I graduated with a BA in Advertising and Marketing in 2005, then started my career in direct marketing in Dubai which gave me a great opportunity to work on some top brand accounts in the MENA region, including General Motors, Nestlé, Danone, 3M, Sony. The consulting services I provided in direct marketing gradually developed into CRM where I had the opportunity to delve deeper into strategy, data and tech. I moved to Scotland after Dubai and took on a marketing role with Clydesdale Bank in Glasgow in 2012 where I helped develop the capability for decisioning and next best action across print and digital channels. I then took on a head of decisioning role at Standard Life in 2015 which I still occupy to this date.
Taking on the role of chairman of the Direct Marketing Association in Scotland in January 2018 and leading on a project titled the Value of Data. This was conceived to raise the profile of data from classroom to boardroom to invite further investment in data capability and data skills which would in turn power people and the economy. The value of data is a little understood topic. Delving deeper into where the value of data lies and how is it understood by customers, etc, helps organisations unlock the real potential of the data driving value to their customers and respectively back into their businesses and the wider economy. Sitting at the heart of the value debate is the question of values - how important are the organisation’s values and what role do they play in delivering value, how important is this in the AI-powered world we are heading into? This is a piece of work that brings me enormous pride and is brilliant example of how industry, academia, talent, government could collectively come together and build a better society for all of us to work in and live in.
Not to worry too much about career paths. I think as you’re coming into the industry, the pundits always have something to say about how you need to do something as a prerequisite for something - you can’t work in x if you don’t have a degree in x, etc. I think it’s refreshing to see organisations worry less about the degree and more about the experience we have and want to learn more about the things we’re excited by and are good at doing. Some really good efforts are happening in terms of neuro-diversity awaraness in the workplace where people with certain “disabilities” turn out to be better at doing specifics tasks than others. I think inclusivity is a very enriching thing for workplaces and societies.
2018 was a great year for data in Scotland - the Edinburgh city and regions deal was signed to help make Scotland the data capital of Europe. This would go towards helping to bridge the digital skills gap, build centres of excellence that would help in the creation of new businesses and drive Scottish industries through innovation - and all this fuelled by data. This is super exciting stuff for us in the industry and those of us operating in Scotland because there’s a brilliant energy around and it’s attracting industry, academia and government to work closer than they ever have before to design the economy of the future. So, I feel very fortunate to be in this place at this very exciting time…
I think 2019 will the time for less talk about data and more play. People are quick to jump on the buzzwords, everyone is talking AI nowadays or deep learning or whatever today’s buzzword is, but now is the time to ask, what does it all mean?
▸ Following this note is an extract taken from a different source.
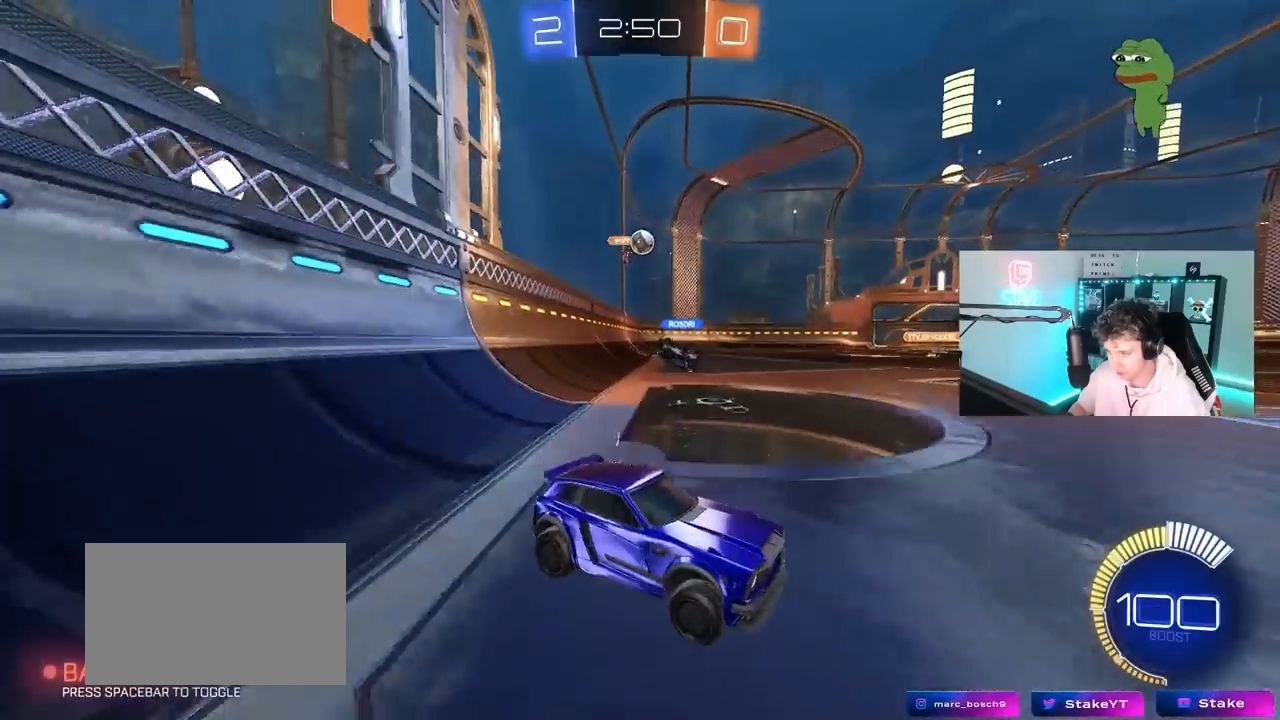
{"keys": ["shift"], "mouse": [], "mouse_move": "still", "events": [[33, "d", "down"], [133, "shift", "up"], [367, "mouse_right", "down"], [417, "d", "up"], [417, "w", "up"], [450, "mouse_right", "up"], [500, "shift", "down"]]}
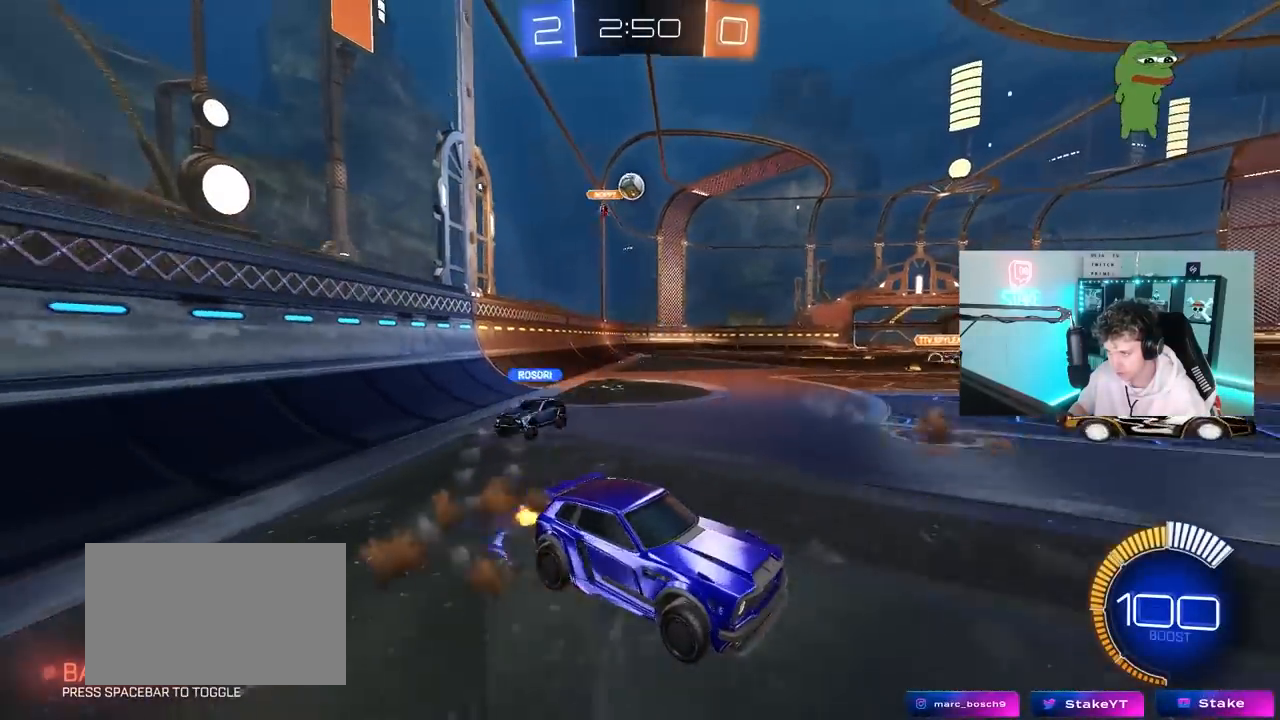
{"keys": ["d", "s"], "mouse": [], "mouse_move": "still", "events": [[100, "a", "down"], [100, "shift", "up"], [233, "a", "up"], [333, "s", "down"], [483, "d", "down"]]}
This takes a degree of honesty where people could raise their hands and say, “I don’t know”. That could be a great starting point to learn and discover how we could start leveraging all these capabilities to our advantage. I think this year is when people start getting their hands a bit dirty and maybe have a bit of fun along the way…
By looking in unconventional places. I touched on neuro-diversity earlier, another pool that interests me is the talent that exists in the market and is not able to leverage their skills at the moment because organisation don’t allow them to work flexibly or remotely, ie, mothers returning to the workplace is a very good example of this. Another not so well-kept secret for me in recruitment is the call centre. I work in financial services, and I find that people who work within the call centres are very customer-focused (of course they are), have a solid understanding of products (financial products are complex) and have a good understanding of data and systems. So, with a bit of up-skilling, you could help someone start a great career in data and leverage all the wonderful skills they had acquired all this time and probably thought were worthless.
I’m most optimistic about people wanting to create a fairer society. I have faith in data being a force of good and people making it a force of good. Which is why values sit at the heart of everything we do. If we have no concern for having the right values within the algorithms we build, we are creating a very dark future. If we do and have the right values, tools and guidelines to help us build “better” algorithms our future will be very bright.